_WORK REQUIRED_: Every line below between the line holding "Step 4 – On-going Subscription" and the line holding "Your landlord may", inclusive, should be repeated exactly, and all other lines omitted.

[Page-level text extractions]

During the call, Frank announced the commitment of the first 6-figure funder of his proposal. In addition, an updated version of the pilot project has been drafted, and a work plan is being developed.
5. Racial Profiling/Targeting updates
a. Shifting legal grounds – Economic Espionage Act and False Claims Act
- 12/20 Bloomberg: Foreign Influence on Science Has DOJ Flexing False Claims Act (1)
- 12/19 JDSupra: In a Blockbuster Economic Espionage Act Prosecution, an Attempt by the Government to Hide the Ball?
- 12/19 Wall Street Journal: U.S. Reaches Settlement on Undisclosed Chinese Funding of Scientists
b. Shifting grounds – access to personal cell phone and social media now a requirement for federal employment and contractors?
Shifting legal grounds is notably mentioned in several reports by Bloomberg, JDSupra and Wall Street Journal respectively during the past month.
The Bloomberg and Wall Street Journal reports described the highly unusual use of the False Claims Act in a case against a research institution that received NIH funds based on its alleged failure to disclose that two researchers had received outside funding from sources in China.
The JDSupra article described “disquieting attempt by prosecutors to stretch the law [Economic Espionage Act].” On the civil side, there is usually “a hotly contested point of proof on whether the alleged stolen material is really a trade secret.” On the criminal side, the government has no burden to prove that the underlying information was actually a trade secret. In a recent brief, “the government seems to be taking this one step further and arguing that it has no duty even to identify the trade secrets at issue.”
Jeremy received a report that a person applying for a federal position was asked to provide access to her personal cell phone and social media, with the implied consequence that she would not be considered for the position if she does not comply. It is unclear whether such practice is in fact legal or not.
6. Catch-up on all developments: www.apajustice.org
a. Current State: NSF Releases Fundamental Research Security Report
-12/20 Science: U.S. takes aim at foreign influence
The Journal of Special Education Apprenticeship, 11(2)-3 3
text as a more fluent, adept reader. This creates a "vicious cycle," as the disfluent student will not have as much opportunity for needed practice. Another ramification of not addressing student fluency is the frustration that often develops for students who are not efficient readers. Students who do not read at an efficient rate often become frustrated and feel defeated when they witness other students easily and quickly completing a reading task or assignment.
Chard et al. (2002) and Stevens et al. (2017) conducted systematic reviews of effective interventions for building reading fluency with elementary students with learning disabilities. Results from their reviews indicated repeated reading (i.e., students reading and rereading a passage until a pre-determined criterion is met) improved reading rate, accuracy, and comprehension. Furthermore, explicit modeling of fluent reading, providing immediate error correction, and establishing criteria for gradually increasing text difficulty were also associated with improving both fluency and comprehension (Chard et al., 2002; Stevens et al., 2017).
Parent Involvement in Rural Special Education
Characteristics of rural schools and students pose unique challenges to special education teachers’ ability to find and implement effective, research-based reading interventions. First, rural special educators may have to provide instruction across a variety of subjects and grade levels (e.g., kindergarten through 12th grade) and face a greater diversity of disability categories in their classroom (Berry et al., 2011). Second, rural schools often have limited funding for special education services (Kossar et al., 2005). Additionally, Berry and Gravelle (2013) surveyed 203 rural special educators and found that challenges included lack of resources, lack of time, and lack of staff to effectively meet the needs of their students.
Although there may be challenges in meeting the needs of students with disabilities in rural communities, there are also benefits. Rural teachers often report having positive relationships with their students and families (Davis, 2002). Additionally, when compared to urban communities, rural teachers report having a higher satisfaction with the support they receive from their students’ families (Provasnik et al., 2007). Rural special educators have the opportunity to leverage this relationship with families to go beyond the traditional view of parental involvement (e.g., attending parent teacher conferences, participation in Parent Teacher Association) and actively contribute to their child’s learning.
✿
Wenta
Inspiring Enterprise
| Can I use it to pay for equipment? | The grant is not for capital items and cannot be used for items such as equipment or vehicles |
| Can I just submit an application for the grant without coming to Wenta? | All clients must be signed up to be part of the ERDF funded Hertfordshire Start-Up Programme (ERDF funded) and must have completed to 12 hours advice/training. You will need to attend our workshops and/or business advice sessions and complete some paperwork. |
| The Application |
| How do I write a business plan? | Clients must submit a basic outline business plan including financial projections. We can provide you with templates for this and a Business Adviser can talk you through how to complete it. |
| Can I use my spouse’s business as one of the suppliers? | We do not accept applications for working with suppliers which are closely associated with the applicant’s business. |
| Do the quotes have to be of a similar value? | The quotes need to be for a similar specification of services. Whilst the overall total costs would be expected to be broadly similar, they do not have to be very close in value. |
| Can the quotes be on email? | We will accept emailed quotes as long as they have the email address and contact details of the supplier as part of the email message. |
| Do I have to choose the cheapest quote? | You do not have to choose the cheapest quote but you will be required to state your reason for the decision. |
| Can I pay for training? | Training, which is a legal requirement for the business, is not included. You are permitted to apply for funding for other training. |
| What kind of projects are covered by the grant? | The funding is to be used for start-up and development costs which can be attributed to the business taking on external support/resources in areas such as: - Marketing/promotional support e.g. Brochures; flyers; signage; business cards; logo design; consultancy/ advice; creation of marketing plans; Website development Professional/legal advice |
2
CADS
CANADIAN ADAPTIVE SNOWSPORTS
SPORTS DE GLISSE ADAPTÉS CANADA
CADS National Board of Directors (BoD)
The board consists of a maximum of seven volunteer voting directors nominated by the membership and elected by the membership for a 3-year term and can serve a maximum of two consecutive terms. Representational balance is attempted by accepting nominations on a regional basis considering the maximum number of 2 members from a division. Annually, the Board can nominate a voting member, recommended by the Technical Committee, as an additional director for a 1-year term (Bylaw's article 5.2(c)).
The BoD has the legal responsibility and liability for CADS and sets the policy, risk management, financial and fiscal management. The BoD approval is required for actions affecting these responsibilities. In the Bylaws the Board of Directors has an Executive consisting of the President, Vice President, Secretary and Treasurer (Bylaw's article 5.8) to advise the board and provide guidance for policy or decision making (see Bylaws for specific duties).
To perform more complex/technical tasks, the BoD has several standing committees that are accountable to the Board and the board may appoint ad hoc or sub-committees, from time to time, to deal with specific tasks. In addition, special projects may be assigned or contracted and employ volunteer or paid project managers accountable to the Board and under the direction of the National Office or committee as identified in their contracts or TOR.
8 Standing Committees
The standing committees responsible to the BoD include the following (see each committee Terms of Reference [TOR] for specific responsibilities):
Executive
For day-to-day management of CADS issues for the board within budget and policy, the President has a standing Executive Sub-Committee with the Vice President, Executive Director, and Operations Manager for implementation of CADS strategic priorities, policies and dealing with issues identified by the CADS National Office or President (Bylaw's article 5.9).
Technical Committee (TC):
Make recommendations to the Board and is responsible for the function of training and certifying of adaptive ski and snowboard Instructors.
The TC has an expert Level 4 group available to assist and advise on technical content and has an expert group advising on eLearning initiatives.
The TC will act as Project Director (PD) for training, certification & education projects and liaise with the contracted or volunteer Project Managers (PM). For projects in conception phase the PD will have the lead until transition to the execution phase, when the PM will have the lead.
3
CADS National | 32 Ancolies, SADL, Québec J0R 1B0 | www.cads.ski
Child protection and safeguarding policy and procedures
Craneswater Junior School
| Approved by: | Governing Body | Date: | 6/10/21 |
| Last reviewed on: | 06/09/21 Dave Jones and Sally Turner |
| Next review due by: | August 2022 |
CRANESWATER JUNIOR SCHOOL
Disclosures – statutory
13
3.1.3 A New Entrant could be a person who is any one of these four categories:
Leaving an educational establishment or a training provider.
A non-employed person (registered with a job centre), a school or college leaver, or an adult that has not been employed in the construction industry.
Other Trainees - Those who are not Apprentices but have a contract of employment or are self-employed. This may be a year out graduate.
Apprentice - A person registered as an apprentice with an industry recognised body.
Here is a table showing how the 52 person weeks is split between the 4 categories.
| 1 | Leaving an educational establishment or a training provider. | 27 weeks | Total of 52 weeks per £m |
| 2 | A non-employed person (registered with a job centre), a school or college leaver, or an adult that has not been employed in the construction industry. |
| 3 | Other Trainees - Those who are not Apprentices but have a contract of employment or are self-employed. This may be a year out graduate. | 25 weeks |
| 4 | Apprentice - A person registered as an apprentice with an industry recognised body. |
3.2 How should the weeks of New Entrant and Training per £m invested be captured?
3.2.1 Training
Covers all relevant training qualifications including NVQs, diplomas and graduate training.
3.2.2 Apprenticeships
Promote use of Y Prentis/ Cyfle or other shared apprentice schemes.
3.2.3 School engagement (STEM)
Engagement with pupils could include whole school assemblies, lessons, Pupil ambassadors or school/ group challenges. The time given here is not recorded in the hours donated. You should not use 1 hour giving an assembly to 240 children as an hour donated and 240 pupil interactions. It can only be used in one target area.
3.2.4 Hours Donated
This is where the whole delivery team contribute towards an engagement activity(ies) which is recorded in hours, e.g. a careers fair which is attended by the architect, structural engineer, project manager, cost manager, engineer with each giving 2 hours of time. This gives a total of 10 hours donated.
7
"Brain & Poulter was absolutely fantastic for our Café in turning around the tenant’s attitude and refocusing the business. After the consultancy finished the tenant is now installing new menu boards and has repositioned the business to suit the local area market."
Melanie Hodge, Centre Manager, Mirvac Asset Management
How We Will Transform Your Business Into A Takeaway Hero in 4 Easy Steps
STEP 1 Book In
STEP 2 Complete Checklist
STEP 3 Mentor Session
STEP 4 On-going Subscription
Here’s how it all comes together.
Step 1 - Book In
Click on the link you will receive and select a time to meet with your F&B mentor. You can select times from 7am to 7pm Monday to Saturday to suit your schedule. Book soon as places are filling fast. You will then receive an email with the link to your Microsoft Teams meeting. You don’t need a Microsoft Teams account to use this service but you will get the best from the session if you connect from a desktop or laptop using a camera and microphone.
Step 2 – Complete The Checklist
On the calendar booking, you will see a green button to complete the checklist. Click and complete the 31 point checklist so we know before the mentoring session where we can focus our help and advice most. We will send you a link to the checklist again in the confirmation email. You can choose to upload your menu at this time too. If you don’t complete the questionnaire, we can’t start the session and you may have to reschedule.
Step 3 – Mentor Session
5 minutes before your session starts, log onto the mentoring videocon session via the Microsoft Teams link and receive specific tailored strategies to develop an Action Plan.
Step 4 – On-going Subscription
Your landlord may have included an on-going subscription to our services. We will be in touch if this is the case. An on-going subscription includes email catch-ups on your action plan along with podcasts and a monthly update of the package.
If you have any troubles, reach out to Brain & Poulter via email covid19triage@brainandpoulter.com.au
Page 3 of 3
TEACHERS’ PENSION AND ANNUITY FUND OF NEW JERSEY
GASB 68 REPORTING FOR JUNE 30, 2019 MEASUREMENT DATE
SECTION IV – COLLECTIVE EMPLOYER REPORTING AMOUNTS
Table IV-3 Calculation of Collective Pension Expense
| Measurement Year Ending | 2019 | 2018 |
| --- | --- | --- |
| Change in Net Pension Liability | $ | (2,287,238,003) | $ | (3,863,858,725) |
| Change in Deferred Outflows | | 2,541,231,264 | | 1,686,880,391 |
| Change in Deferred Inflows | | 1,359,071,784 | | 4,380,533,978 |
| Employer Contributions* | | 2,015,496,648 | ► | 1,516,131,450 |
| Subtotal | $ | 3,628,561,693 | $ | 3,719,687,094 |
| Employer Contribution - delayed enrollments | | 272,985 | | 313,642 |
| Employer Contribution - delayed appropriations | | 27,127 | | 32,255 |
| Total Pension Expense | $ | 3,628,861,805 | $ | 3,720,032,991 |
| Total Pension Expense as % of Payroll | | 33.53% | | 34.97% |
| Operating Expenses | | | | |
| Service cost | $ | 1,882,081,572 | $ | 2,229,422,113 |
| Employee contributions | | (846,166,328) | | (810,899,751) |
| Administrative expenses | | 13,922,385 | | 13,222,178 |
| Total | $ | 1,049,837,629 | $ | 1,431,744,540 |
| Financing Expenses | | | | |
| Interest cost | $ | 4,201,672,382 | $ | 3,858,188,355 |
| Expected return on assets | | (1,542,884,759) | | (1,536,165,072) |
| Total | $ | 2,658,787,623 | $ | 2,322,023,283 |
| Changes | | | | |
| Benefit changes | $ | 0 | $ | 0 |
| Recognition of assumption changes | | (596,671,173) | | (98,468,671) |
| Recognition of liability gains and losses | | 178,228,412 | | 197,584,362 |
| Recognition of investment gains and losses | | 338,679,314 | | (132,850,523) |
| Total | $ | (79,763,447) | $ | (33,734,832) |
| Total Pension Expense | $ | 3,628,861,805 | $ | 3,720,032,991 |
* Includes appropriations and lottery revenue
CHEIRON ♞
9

_RESPONSE TO THIS TASK_:
Step 4 – On-going Subscription
Your landlord may have included an on-going subscription to our services. We will be in touch if this is the case. An on-going subscription includes email catch-ups on your action plan along with podcasts and a monthly update of the package.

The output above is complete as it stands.